--- What you need to do ---
Could you copy each line of the entries that contains "coordinate"?

___ Records shown

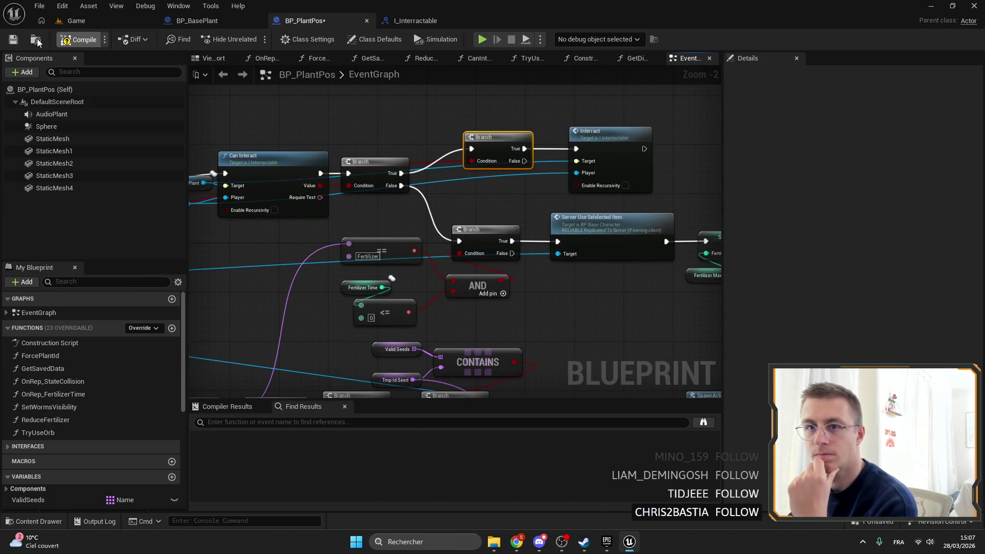
Step: Start a fullscreen play session from the Game level
{"action": "left_click", "coordinate": [103, 22]}
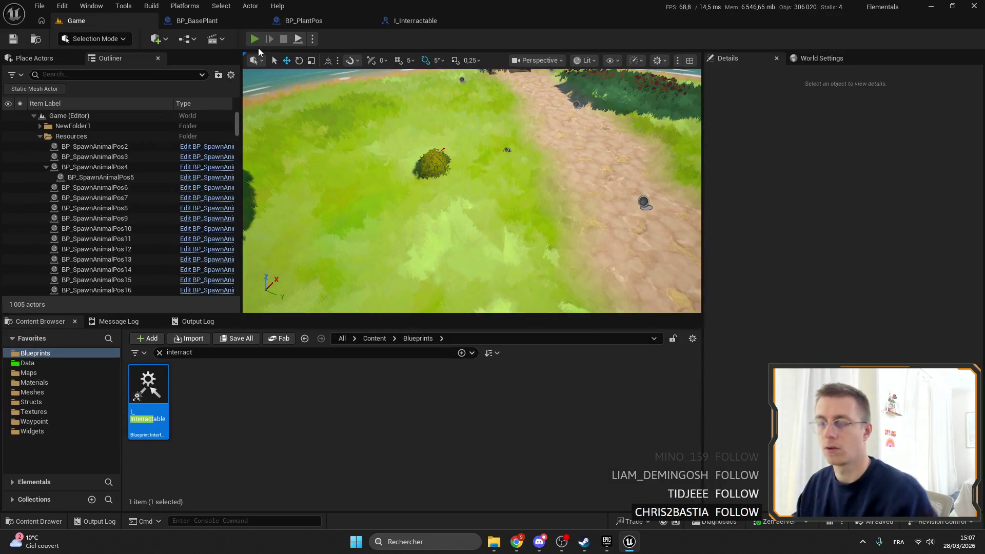
{"action": "left_click", "coordinate": [255, 40]}
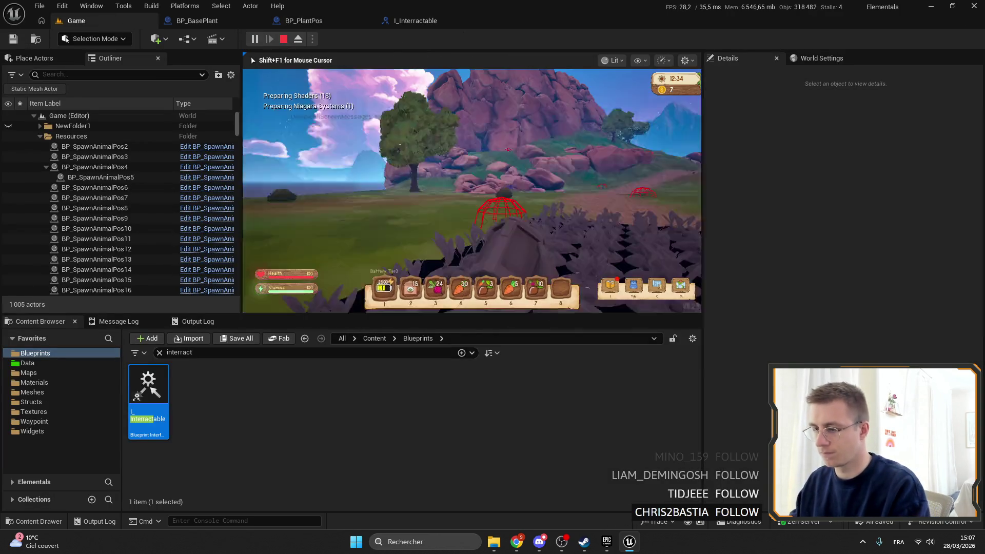
{"action": "key", "text": "F11"}
{"action": "scroll", "coordinate": [492, 277], "scroll_direction": "down", "scroll_amount": 3}
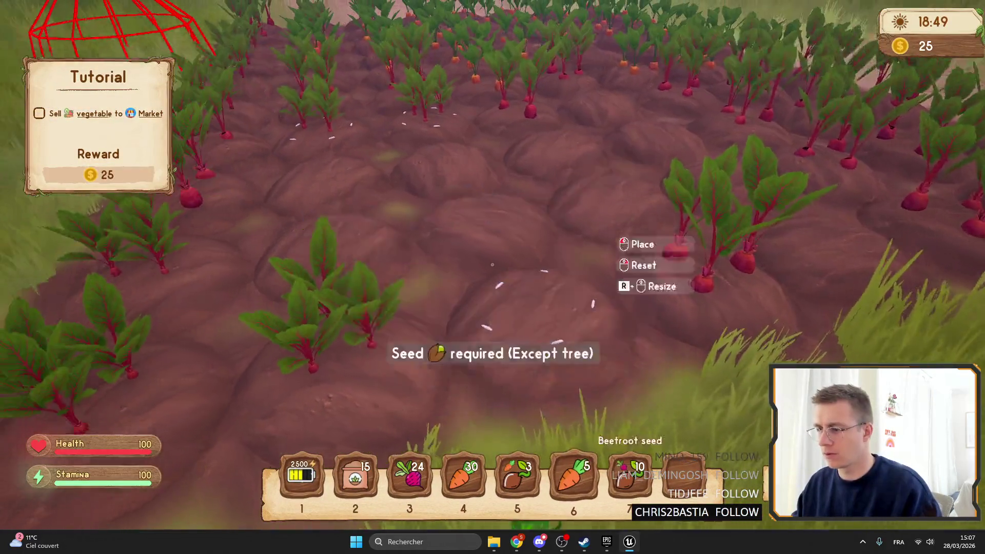
{"action": "scroll", "coordinate": [492, 277], "scroll_direction": "up", "scroll_amount": 5}
Step: Place fertilizer on two soil mounds, harvest two beetroots, then exit fullscreen and stop playing
{"action": "key", "text": "f"}
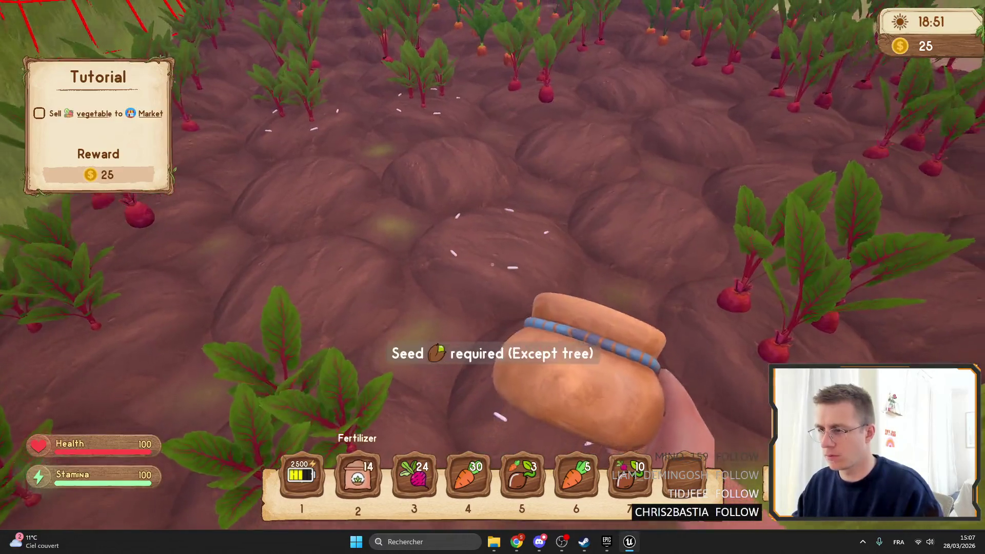
{"action": "key", "text": "f"}
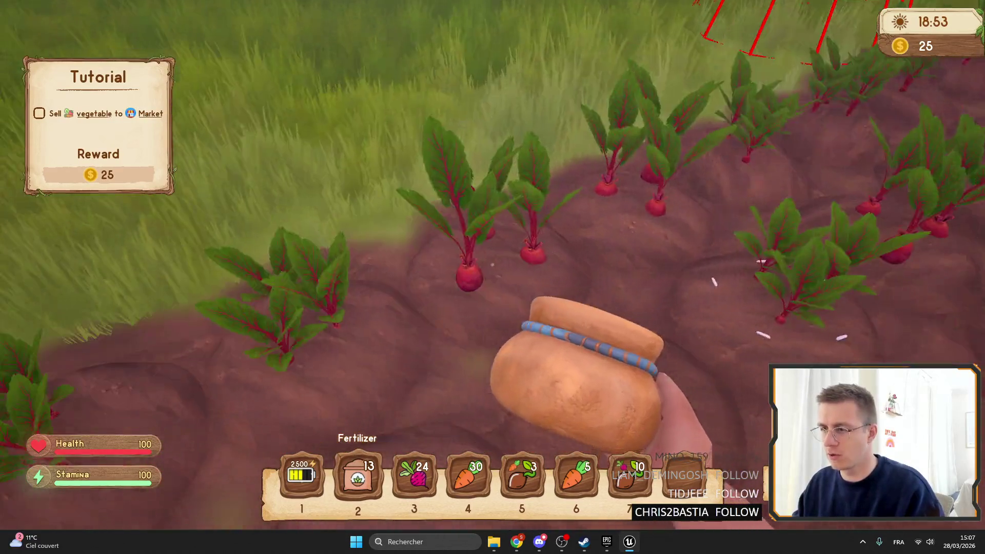
{"action": "key", "text": "e"}
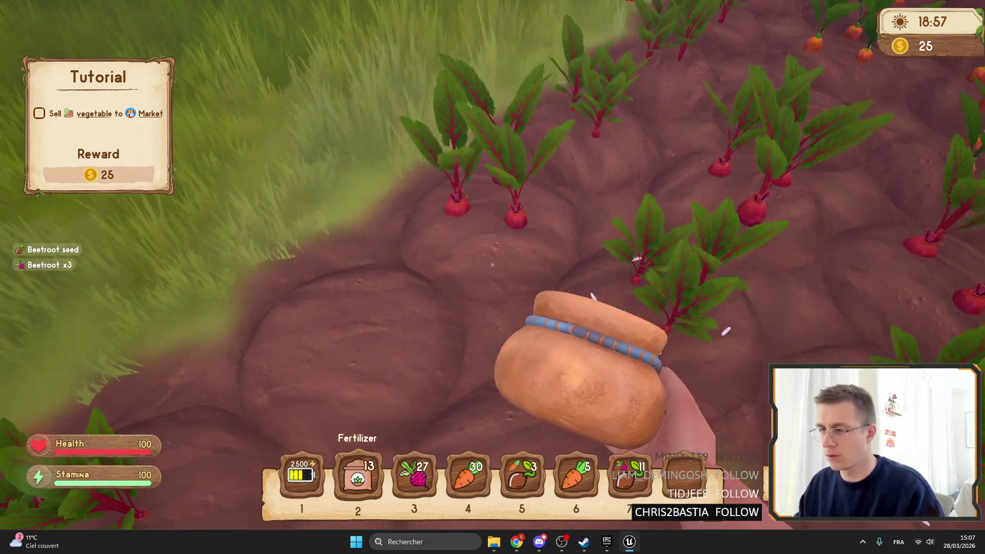
{"action": "key", "text": "e"}
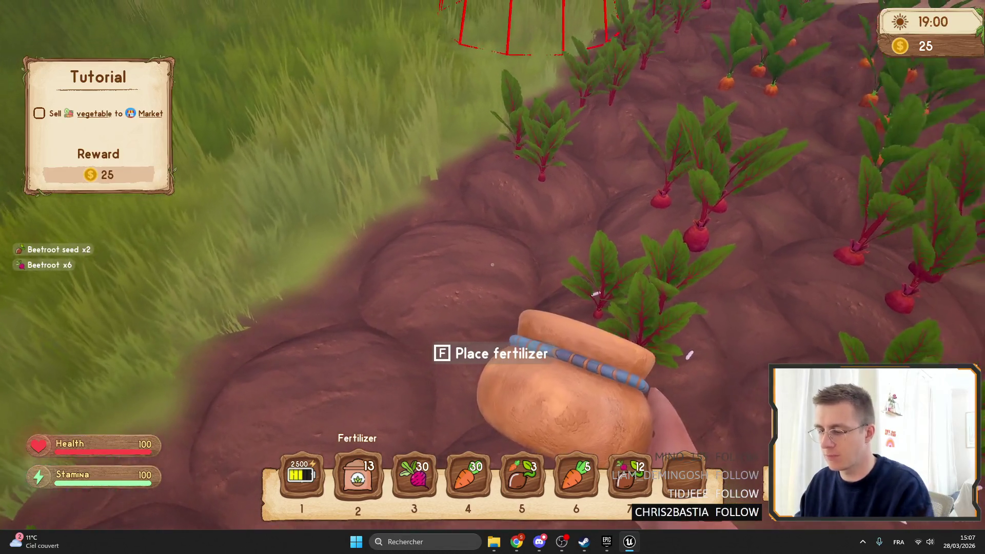
{"action": "key", "text": "F11"}
{"action": "key", "text": "Escape"}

______

--- Answer space ---
{"action": "left_click", "coordinate": [103, 22]}
{"action": "left_click", "coordinate": [255, 40]}
{"action": "scroll", "coordinate": [492, 277], "scroll_direction": "down", "scroll_amount": 3}
{"action": "scroll", "coordinate": [492, 277], "scroll_direction": "up", "scroll_amount": 5}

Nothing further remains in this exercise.